The findings of this study are subject to the limitations of its design. The study evaluated healthy volunteers. The effects of acute illness caused by infection and the influence of comorbidities, such as diabetes, on the pharmacokinetics of tedizolid could not be determined. This study did not include elderly adults, and most of the subjects were female. Given that female subjects are shorter than males, on average, the weight of morbidly obese subjects was predominantly below 130 kg (to meet BMI criteria), which limits definitive extrapolations above this value. The pharmacokinetics of a single intravenous dose of tedizolid was studied, so the potential for pharmacokinetic differences in the oral bioavailability of tedizolid was not determined. Previous studies demonstrated limited systemic accumulation of tedizolid, suggesting similar concentration-time profiles for single and multiple doses. Given a convergence in the concentration-time profile at 24 h (Fig. 1) for both groups, the failure to study multiple doses is likely to be a minor limitation. Finally, additional samples should have been collected between the end of infusion and 2 h in order to characterize the pharmacokinetics of the parent compound (tedizolid phosphate).
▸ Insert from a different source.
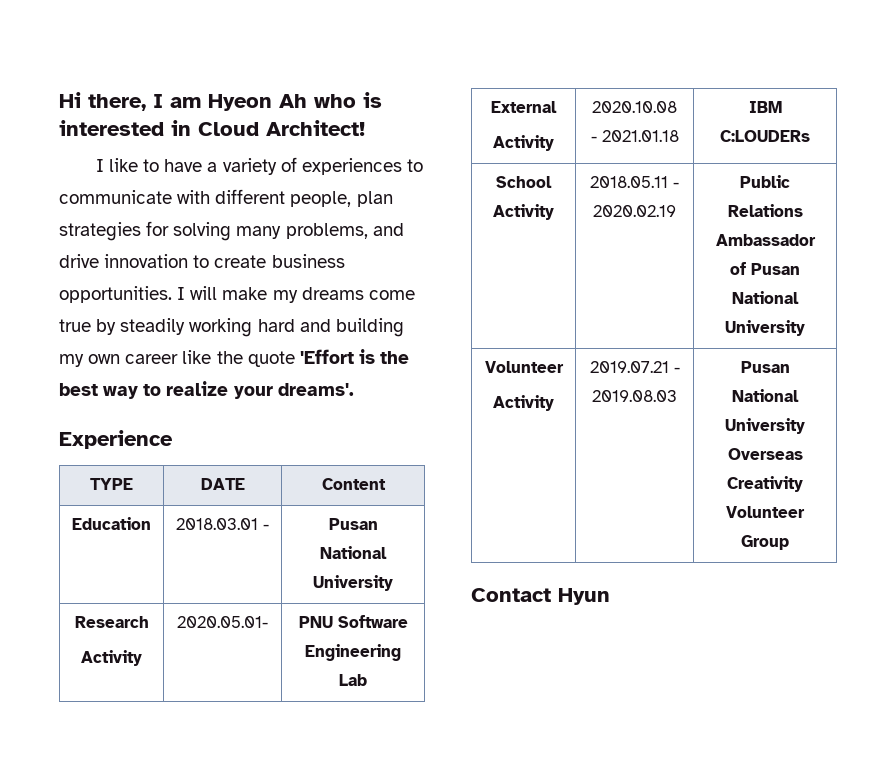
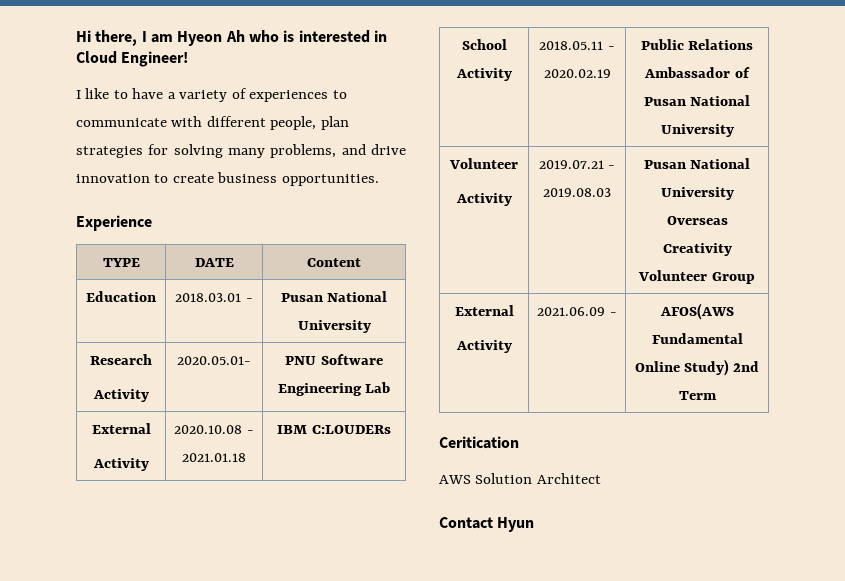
[266,120,365,136] Architect! -> [121,51,189,67] Engineer!
[177,286,415,303] [59,318,404,337] [59,349,410,367] [59,381,354,399] I will make my dreams come true by steadily working hard and building my own career like the quote 'Effort is the best way to realize your dreams'. -> (379, 180) none
(789, 542) none -> [454,305,514,316] [455,340,512,353] [537,307,617,316] [659,303,734,320] [651,333,743,344] [634,359,760,376] [678,391,717,400] [439,436,519,449] [439,473,601,484] // External // Activity | 2021.06.09 - | AFOS(AWS Fundamental Online Study) 2nd Term // Ceritication // AWS Solution Architect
Despite the aforementioned limitations, important conclusions can be drawn from this work. No significant differences in the plasma exposures (Cmax, AUC0–last, AUC0–∞, and Clast) of tedizolid were observed among morbidly obese adults compared to age-, sex-, and ideal body weight-matched nonobese adults receiving a single 200-mg dose of intravenous tedizolid phosphate. Tedizolid CL and Vz correlated with body size, but the absolute differences in these parameters in comparing morbidly obese and nonobese subjects were small. Specifically, this analysis suggests that less than 30% of the interindividual variability in tedizolid CL is explained by body size. The results of previous analyses documenting a potentially lower response rate in obese diabetic patients are not likely a result of altered systemic exposure. This study confirms the findings of POP-PK analyses indicating that a tedizolid dose adjustment is not necessary for morbidly obese adults.

ACKNOWLEDGMENT

This study was funded through an independent investigator-initiated research grant (IIR-000541) from Cubist (now Merck, Inc.).